(Saved data entries)
▽

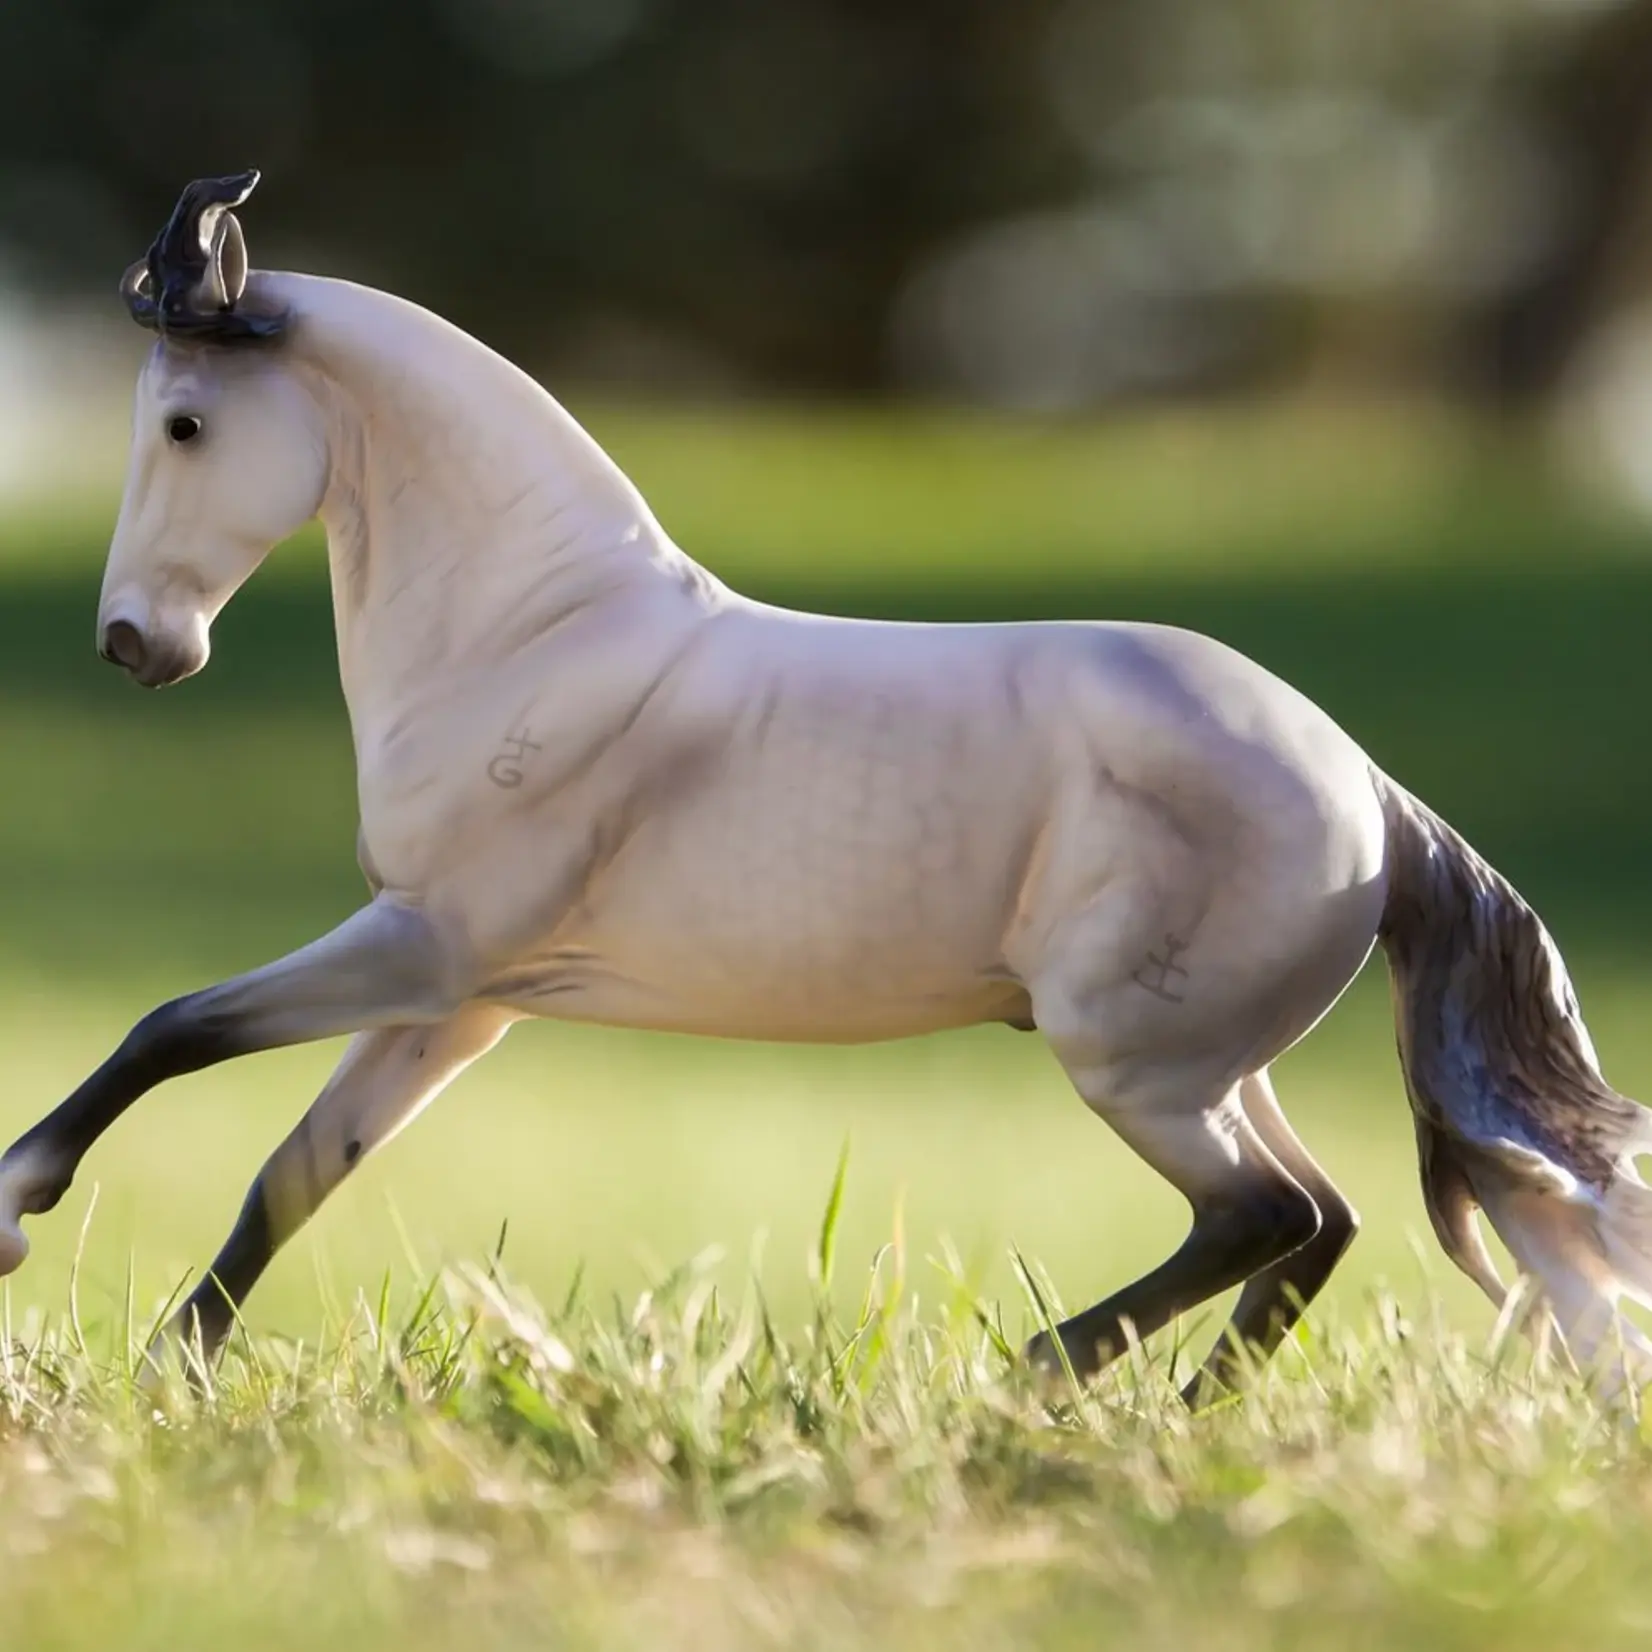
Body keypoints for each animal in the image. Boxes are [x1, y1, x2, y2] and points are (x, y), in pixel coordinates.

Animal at [2, 171, 1649, 1401]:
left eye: (185, 424)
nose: (136, 645)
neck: (535, 634)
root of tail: (1369, 794)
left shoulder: (424, 943)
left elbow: (173, 1030)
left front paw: (20, 1209)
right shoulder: (460, 1000)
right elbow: (291, 1175)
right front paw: (167, 1375)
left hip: (1134, 1063)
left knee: (1266, 1214)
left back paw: (1029, 1385)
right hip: (1206, 1063)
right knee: (1315, 1224)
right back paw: (1168, 1418)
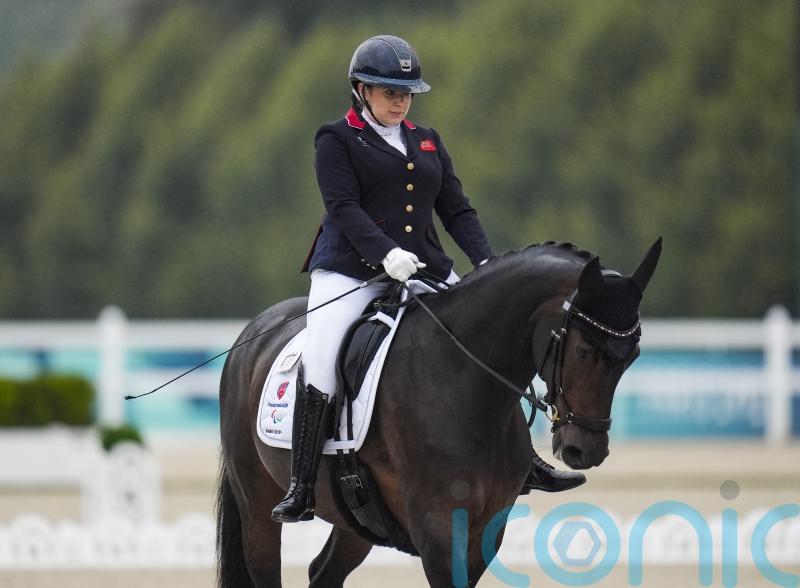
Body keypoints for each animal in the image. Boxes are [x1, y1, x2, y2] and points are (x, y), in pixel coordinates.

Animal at [216, 239, 662, 587]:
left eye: (633, 354)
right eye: (584, 350)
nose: (585, 450)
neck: (462, 375)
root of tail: (250, 334)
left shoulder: (487, 530)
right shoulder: (438, 529)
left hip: (355, 519)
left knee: (322, 574)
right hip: (258, 511)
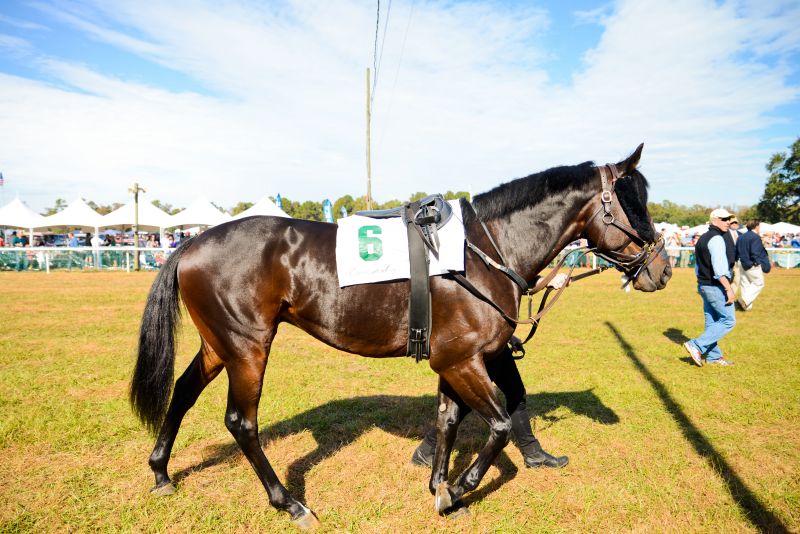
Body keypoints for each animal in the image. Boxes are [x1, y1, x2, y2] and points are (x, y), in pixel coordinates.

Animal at [130, 143, 668, 532]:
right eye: (634, 205)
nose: (661, 269)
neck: (483, 250)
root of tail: (191, 244)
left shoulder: (456, 360)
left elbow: (448, 421)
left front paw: (441, 487)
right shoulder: (462, 361)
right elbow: (497, 426)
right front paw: (461, 488)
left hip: (219, 344)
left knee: (182, 393)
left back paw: (160, 471)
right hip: (248, 348)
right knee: (241, 422)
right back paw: (290, 503)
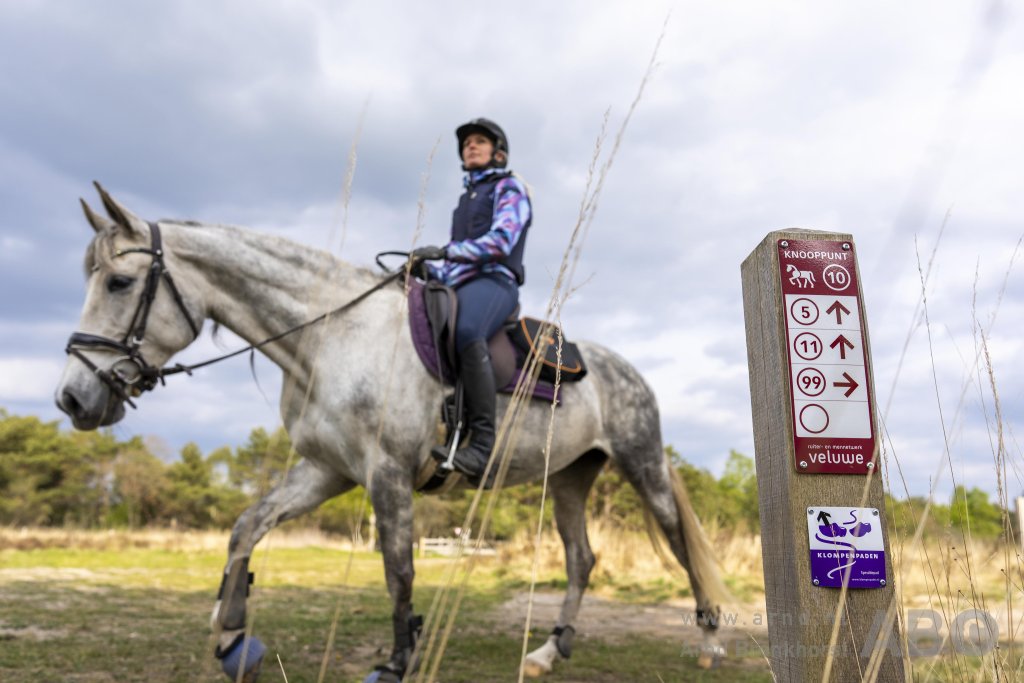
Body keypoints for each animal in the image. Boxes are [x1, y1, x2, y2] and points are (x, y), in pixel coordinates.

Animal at [56, 184, 729, 679]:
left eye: (118, 283)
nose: (72, 398)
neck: (330, 336)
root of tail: (625, 370)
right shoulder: (327, 471)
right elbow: (247, 527)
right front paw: (230, 632)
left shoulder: (387, 473)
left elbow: (398, 571)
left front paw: (398, 661)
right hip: (567, 478)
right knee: (581, 558)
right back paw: (546, 651)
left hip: (642, 465)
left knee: (677, 541)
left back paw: (709, 641)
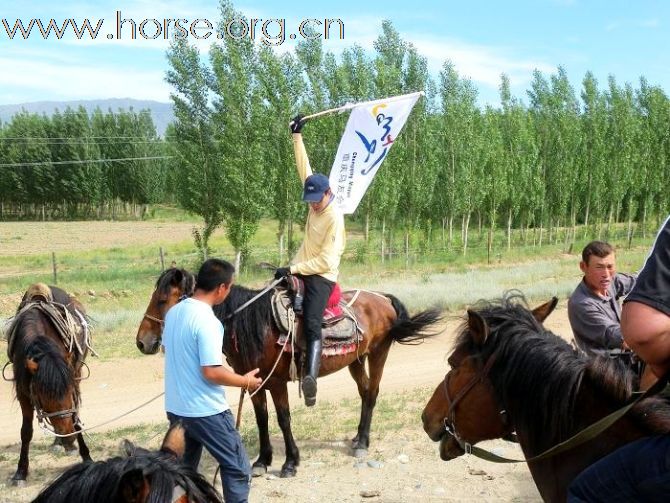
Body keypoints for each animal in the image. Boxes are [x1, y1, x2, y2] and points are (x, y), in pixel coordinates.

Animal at [5, 284, 92, 484]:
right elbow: (25, 431)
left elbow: (75, 416)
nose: (68, 437)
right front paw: (20, 472)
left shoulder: (73, 380)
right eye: (43, 397)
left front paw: (86, 456)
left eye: (69, 392)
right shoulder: (23, 392)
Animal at [135, 268, 446, 476]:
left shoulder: (276, 382)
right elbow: (262, 419)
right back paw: (358, 438)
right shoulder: (253, 382)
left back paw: (363, 443)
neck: (255, 324)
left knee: (372, 393)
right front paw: (262, 461)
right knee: (364, 391)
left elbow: (283, 419)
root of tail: (382, 298)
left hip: (378, 353)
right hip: (356, 361)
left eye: (162, 300)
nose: (142, 342)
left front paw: (290, 462)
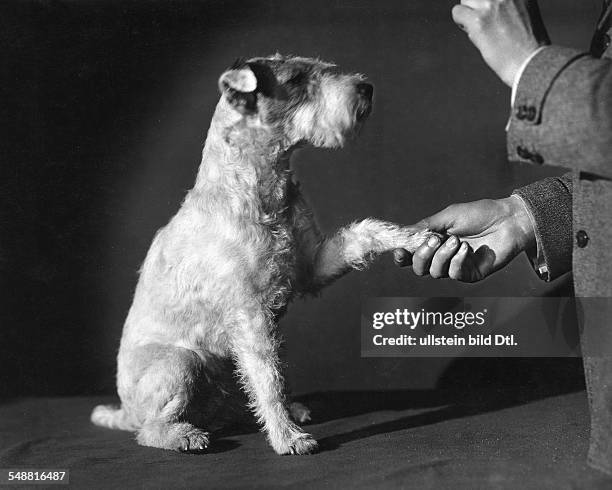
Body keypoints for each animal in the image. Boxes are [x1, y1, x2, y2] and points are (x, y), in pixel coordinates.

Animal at [92, 55, 436, 458]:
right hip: (181, 363)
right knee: (149, 428)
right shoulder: (250, 313)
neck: (258, 184)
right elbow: (269, 377)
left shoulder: (309, 266)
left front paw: (416, 238)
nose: (366, 88)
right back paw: (186, 435)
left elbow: (365, 231)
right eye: (298, 78)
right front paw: (288, 439)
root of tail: (124, 411)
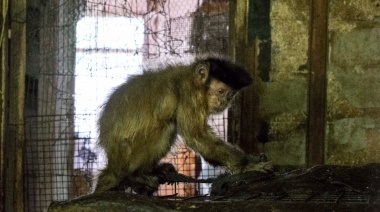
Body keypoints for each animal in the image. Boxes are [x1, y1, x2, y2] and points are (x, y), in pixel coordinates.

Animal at [94, 55, 274, 195]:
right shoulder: (189, 96)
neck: (192, 80)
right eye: (221, 91)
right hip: (127, 154)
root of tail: (113, 161)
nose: (223, 102)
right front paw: (246, 165)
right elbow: (197, 136)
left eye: (230, 95)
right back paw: (135, 175)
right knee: (168, 127)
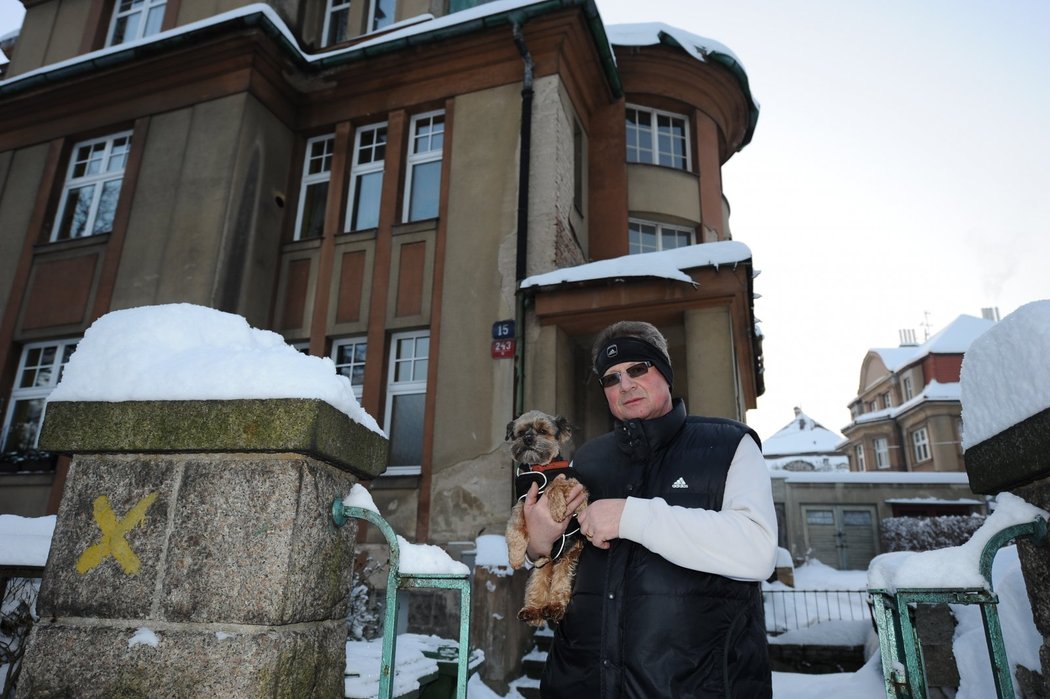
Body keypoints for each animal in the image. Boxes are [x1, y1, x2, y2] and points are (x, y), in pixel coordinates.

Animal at [503, 405, 588, 621]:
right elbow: (515, 528)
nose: (528, 439)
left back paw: (555, 606)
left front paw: (558, 509)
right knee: (538, 581)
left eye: (542, 430)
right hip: (543, 561)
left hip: (569, 556)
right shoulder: (523, 503)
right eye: (521, 432)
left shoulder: (575, 485)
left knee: (561, 581)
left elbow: (555, 485)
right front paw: (515, 557)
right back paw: (532, 610)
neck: (541, 468)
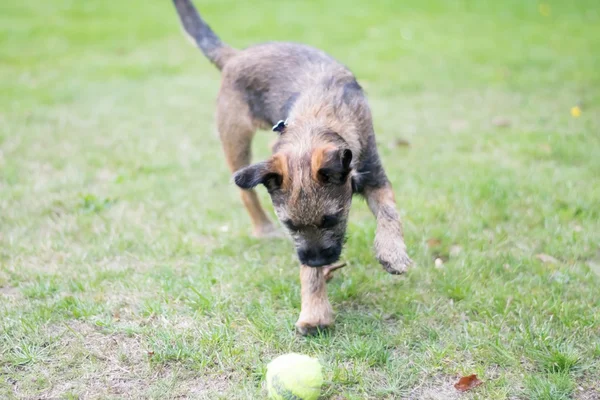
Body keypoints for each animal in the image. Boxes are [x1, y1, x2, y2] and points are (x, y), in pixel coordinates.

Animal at [171, 0, 410, 336]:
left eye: (331, 219)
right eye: (290, 225)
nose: (317, 260)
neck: (317, 120)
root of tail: (236, 55)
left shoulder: (374, 174)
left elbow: (389, 213)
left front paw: (392, 253)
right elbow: (307, 272)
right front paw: (315, 310)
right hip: (235, 139)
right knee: (246, 194)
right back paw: (263, 229)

△

● Problem description: All that should appear in the answer is the lines above from the line with "right back paw: (290, 503)" through the line with "left shoulder: (309, 266)", retyped exactly, pictures left out.

● Response to this task:
right back paw: (290, 503)
Body keypoints for each animal in the image. Boxes are [x1, y1, x2, y2] and points are (x, y), in pixel coordinates.

Animal at [56, 184, 729, 679]:
left eye: (118, 283)
nose: (72, 398)
neck: (330, 336)
root of tail: (625, 370)
right shoulder: (327, 471)
right elbow: (247, 527)
right front paw: (230, 632)
left shoulder: (387, 473)
left elbow: (398, 571)
left front paw: (398, 661)
right hip: (567, 478)
right knee: (581, 558)
right back paw: (546, 651)
left hip: (642, 465)
left knee: (677, 541)
left back paw: (709, 641)
Body keypoints for each animal in the image. Boxes are [x1, y1, x2, y2] and points are (x, y), in pixel coordinates.

Animal at [5, 284, 92, 484]:
right elbow: (25, 431)
left elbow: (75, 416)
nose: (68, 437)
right front paw: (20, 472)
left shoulder: (73, 380)
right eye: (43, 397)
left front paw: (86, 456)
left eye: (69, 392)
right shoulder: (23, 392)
Animal at [135, 268, 446, 476]:
left shoulder: (276, 382)
right elbow: (262, 419)
right back paw: (358, 438)
right shoulder: (253, 382)
left back paw: (363, 443)
neck: (255, 324)
left knee: (372, 393)
right front paw: (262, 461)
right knee: (364, 391)
left elbow: (283, 419)
root of tail: (382, 298)
left hip: (378, 353)
right hip: (356, 361)
left eye: (162, 300)
nose: (142, 342)
left front paw: (290, 462)
Body keypoints for each animal in the image. Boxes are [x1, y1, x2, y2] and points are (x, y), in pixel coordinates.

Animal at [92, 55, 436, 458]:
right hip: (181, 363)
right knee: (149, 428)
right shoulder: (250, 313)
neck: (258, 184)
right elbow: (269, 377)
left shoulder: (309, 266)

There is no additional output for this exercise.